Just in first variant it complains about “expected () because of default return type”, pointing to the return type of main(), in the second variant it complains about mismatched types and expecting () without pointing to the return type of main().

@Ethindp It looks that you understand what happens incorrectly. Code

if cond {
  None
}
Some(value)

is the equivalent of

{
  let _throw_away: () = if cond {
    None
  }
}
Some(value)

. I.e. None is never returned, return happens only either from the very last statement or from some kind of return statement (candidates that I know about are return statement itself, ? operator or some macros which uses either of that). What happened if compiler allowed your code is that it would silently let you ignore conditions under which you return None and proceed until you get error in runtime.

I think that compiler should actually do what it does, but provide error message which clearly states that if used as a statement must return ().

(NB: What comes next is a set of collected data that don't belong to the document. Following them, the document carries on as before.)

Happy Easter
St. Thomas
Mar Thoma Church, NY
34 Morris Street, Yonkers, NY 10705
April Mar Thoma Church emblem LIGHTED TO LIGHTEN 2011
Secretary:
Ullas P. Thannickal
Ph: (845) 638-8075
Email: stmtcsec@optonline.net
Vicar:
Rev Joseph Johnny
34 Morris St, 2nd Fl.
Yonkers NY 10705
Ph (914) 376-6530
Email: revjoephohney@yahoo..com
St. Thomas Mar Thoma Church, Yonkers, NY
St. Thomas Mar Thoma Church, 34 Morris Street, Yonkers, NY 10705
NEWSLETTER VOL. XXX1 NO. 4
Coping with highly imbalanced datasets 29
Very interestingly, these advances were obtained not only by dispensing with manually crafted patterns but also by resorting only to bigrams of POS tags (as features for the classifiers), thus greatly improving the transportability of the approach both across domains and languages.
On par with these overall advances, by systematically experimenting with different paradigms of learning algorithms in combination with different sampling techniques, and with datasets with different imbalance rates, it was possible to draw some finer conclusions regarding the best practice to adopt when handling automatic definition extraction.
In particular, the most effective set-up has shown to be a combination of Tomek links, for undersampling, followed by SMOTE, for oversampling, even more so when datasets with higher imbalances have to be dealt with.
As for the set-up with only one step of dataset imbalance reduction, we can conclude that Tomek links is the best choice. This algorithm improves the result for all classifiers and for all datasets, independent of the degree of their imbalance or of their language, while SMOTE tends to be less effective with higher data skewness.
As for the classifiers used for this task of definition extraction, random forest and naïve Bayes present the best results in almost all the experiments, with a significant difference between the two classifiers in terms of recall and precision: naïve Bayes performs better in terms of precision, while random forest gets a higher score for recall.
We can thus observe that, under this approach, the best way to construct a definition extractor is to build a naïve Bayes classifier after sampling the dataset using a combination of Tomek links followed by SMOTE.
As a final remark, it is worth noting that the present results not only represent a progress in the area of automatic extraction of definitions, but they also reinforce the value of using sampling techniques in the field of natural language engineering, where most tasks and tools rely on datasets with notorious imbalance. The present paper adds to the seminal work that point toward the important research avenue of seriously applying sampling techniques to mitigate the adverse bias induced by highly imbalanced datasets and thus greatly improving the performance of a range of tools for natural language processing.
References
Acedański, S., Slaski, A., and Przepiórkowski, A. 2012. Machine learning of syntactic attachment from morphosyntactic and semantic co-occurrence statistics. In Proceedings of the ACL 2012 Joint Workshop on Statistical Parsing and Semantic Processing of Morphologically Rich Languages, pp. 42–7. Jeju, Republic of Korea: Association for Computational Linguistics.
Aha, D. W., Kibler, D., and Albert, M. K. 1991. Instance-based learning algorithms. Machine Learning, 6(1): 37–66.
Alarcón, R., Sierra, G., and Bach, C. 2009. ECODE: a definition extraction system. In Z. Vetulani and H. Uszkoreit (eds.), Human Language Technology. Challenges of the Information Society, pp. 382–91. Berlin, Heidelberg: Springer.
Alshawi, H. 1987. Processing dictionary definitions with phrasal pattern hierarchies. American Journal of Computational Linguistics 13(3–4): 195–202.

I think this thread does demonstrate a slight wierdness about rust's "everything is an expression, except sometimes not" approach. I think it's because Rust straddles between the FP and imperative worlds. Rust is like imperative++, but in these cases it is very much imperative.

I think I would have enforced semi-colons after if expressions/statements that aren't the last expression of the block. so you would have

let x;
if true {
  x = 2;
} else {
  x = 3;
};
x

for example.

1 Like